Still, Hollywood has made progress. Several years ago, I started a library of historical Hollywood movies focused on disabilities. The history of Hollywood and disabilities is, to understate, hit and miss. There are wonderful movies like The Miracle Worker, about the relationship between Helen Keller and her teacher, Anne Sullivan. If You Could See What I Hear was a wonderful slice-of-life movie about musician Tom Sullivan. And Fear Strikes Out is a compelling look at the world of mental illness through the eyes of major league baseball player Jimmy Piersall.

Others were not so good. Some were awful. None was stranger – or worse – than the movie called Freaks, made in 1932, and starring former vaudeville performer Wallace Ford. The first sentence of the plot synopsis on Wikipedia sets the unfortunate tone for this unfortunate movie: “A conniving trapeze artist named Cleopatra seduces a carnival sideshow midget named Hans after learning of his large inheritance…” One guesses that if you just stopped right there, you’d be doing yourself a favor. And you’d be right.

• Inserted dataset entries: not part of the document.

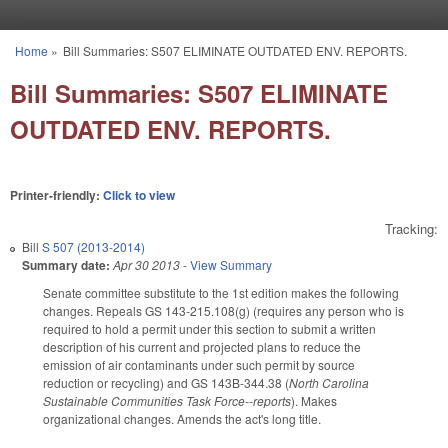
Skip to main content
Home
»
Bill Summaries: S507 ELIMINATE OUTDATED ENV. REPORTS.
You are here
Bill Summaries: S507 ELIMINATE
OUTDATED ENV. REPORTS.
Printer-friendly:
Click to view
Tracking:
Bill
S 507 (2013-2014)
Summary date:
Apr 30 2013
-
View Summary
Senate committee substitute to the 1st edition makes the following
changes. Repeals GS 143-215.108(g) (requires any person who is
required to hold a permit under this section to submit a written
description of his current and projected plans to reduce the
emission of air contaminants under such permit by source
reduction or recycling) and GS 143B-344.38 (
North Carolina
Sustainable Communities Task Force--reports
). Makes
organizational changes. Amends the act's long title.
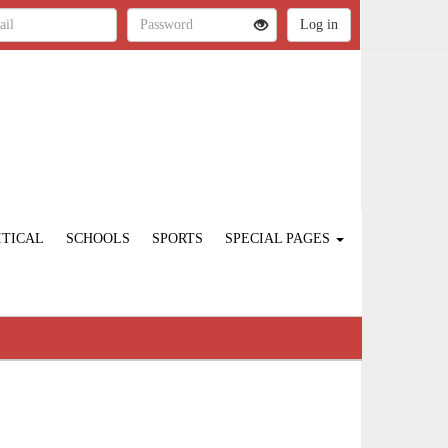
ITICAL
SCHOOLS
SPORTS
SPECIAL PAGES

The main premise of the movie is that a “normal” person couldn’t or wouldn’t fall in love with a person with dwarfism, and wouldn’t look to associate herself with the other carnival characters in the movie – the bearded lady, Siamese twins, various actors missing arms and legs, someone who is half man and half woman, and two female characters with significant developmental disabilities known as “Pinhead Pip” and “Pinhead Zip.” In my opinion it is a truly awful film, and a depressing and dreadful depiction of people with disabilities that is painful to watch, even though the characters with disabilities are, by comparison, clearly the good guys.

There is one brief, but truly memorable, scene in the movie, however. Although it has no impact on the plot – whatsoever – there is a 38-second scene (available on YouTube) where Prince Randian, an actor with no arms or legs, while listening to another character’s soliloquy, is shown going through the complex, multi-step process of lighting his own cigarette. It’s impressive. It’s the most – and perhaps only – impressive thing in this ridiculous film.

Needless to say, Hollywood has come a long way. There are far more realistic and authentic portrayals these days of people with disabilities. There are far more roles being created for and filled by people with disabilities. This is good. I applaud NBC Universal and CBS for these important steps. People with disabilities are part of life. If art imitates life, they should be part of our art, as well. Finding ways to work people with disabilities into realistic roles will make for better movies. And it will be better for all of us.